Published in: African Journal of AIDS Research
Volume 20, issue 3, 2021 , pages: 232–237
DOI: 10.2989/16085906.2021.1979606
Author(s): Edith Apondi, Kenya, Juddy Wachira, Kenya, Rose Ayikukwei, Kenya, Catherine Kafu, Kenya, Jael Onyango, Kenya, Mark Omollo, Kenya, Becky Genberg, USA, Winstone Nyandiko, Kenya, Paula Braitstein, Kenya


HIV has transformed from a serious acute illness with high rates of morbidity and mortality to a fairly easily managed chronic disease. However, children and adolescents living with HIV are yet to achieve similar improvement in their HIV care outcomes compared to adults.

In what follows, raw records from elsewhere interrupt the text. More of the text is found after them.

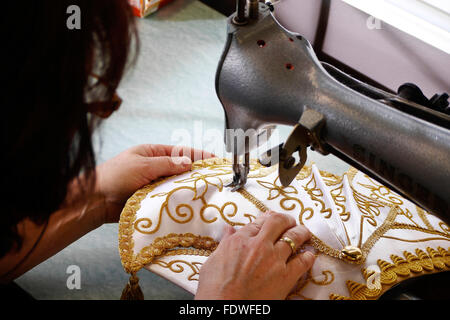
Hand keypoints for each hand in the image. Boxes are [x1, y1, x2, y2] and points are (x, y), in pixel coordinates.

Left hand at [95, 144, 213, 223]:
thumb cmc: (115, 176)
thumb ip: (166, 164)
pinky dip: (178, 201)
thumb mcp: (142, 165)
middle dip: (197, 174)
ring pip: (176, 185)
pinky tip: (189, 205)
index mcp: (152, 153)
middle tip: (216, 179)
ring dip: (188, 189)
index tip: (215, 160)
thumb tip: (188, 162)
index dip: (199, 155)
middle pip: (181, 170)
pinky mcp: (152, 200)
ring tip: (207, 193)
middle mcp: (155, 168)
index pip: (181, 152)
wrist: (95, 201)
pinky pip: (169, 199)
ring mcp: (154, 185)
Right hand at [195, 211, 314, 299]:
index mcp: (239, 241)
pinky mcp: (285, 276)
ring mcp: (274, 259)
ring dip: (301, 233)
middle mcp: (258, 245)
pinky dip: (308, 255)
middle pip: (278, 223)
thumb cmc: (214, 288)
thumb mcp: (213, 261)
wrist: (226, 309)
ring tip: (304, 233)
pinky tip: (309, 254)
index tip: (271, 217)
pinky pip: (303, 261)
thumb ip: (224, 243)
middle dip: (287, 220)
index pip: (258, 222)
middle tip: (290, 222)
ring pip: (294, 237)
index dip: (267, 218)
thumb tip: (228, 230)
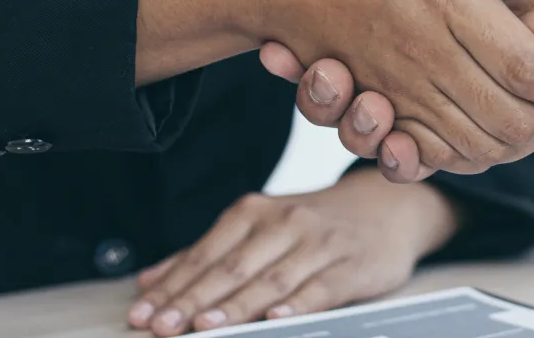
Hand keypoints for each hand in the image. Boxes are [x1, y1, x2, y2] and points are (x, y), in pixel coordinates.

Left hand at [126, 169, 457, 335]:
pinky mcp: (352, 265)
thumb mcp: (260, 228)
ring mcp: (320, 243)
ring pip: (271, 279)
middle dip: (192, 300)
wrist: (388, 207)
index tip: (144, 313)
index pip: (204, 254)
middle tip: (164, 325)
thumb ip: (206, 254)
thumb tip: (150, 282)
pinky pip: (321, 288)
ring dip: (235, 305)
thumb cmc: (316, 225)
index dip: (172, 286)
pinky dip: (298, 302)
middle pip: (232, 267)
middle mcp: (284, 223)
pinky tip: (276, 316)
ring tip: (206, 326)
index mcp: (255, 212)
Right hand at [258, 0, 533, 177]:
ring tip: (352, 98)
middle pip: (354, 95)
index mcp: (416, 2)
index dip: (303, 53)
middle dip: (323, 95)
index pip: (339, 40)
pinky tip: (392, 137)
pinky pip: (440, 155)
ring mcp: (462, 89)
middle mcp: (432, 50)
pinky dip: (409, 156)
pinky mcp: (493, 122)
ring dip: (357, 127)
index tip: (279, 46)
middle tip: (319, 74)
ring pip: (387, 132)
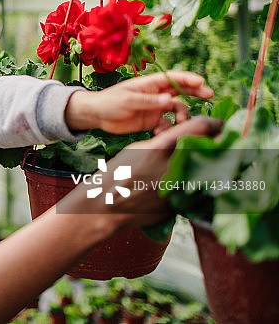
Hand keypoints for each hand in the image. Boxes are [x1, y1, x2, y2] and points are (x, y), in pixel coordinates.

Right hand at [60, 116, 222, 229]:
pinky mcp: (182, 205)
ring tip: (215, 160)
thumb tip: (186, 135)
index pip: (201, 126)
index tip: (218, 124)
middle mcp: (175, 166)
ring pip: (212, 171)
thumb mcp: (138, 148)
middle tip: (222, 141)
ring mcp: (180, 188)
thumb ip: (164, 141)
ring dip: (216, 164)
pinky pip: (201, 190)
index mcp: (162, 147)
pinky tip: (199, 180)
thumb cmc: (118, 172)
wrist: (107, 206)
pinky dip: (205, 184)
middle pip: (212, 148)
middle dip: (219, 143)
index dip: (213, 122)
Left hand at [64, 71, 213, 133]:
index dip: (188, 79)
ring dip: (182, 115)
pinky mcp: (151, 121)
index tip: (202, 83)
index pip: (173, 78)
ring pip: (176, 108)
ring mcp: (154, 107)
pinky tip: (160, 133)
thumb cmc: (109, 102)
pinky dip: (168, 128)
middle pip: (180, 90)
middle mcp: (155, 94)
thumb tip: (170, 100)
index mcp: (149, 83)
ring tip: (180, 123)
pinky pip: (167, 124)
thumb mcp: (127, 100)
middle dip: (195, 92)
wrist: (96, 116)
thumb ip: (148, 101)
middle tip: (209, 95)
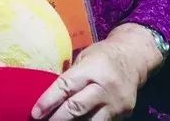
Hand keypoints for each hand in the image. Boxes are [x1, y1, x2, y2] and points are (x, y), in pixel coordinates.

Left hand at [31, 24, 162, 120]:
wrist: (134, 58)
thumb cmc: (103, 55)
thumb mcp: (85, 57)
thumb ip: (71, 75)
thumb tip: (50, 93)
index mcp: (92, 68)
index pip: (66, 87)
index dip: (48, 101)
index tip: (35, 112)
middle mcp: (104, 87)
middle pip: (76, 108)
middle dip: (57, 118)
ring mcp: (116, 104)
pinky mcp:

There have been a number of studies assessing the reasons for slower improvement in these age categories, mainly focusing on health systems, drug- and family- related barriers to ART adherence in children. We sought to explore school-related barriers to adherence through in-depth interviews with students living with HIV (SLHIV) aged 13–17 years who had fully disclosed their HIV status in western Kenya. Data was analysed using NVivo 8™. The study found that stigmatisation in the form of negative discussions and alienation, fear of unintended disclosure (due to the drug packaging and lack of privacy while taking their pills) were barriers to ART adherence among these SLHIV. Other barriers included challenges with drug storage while in school and the complexity of coordinating school and clinic-related activities and a lack of structured support systems in schools. In addition to hindering their adherence to ART, these barriers resulted in negative emotions (anger, sadness, frustration) and affected school performance. This study found fairly serious barriers to ART adherence among SLHIV, which calls for structured communication and coordinated support between government ministries of health and education in Kenya.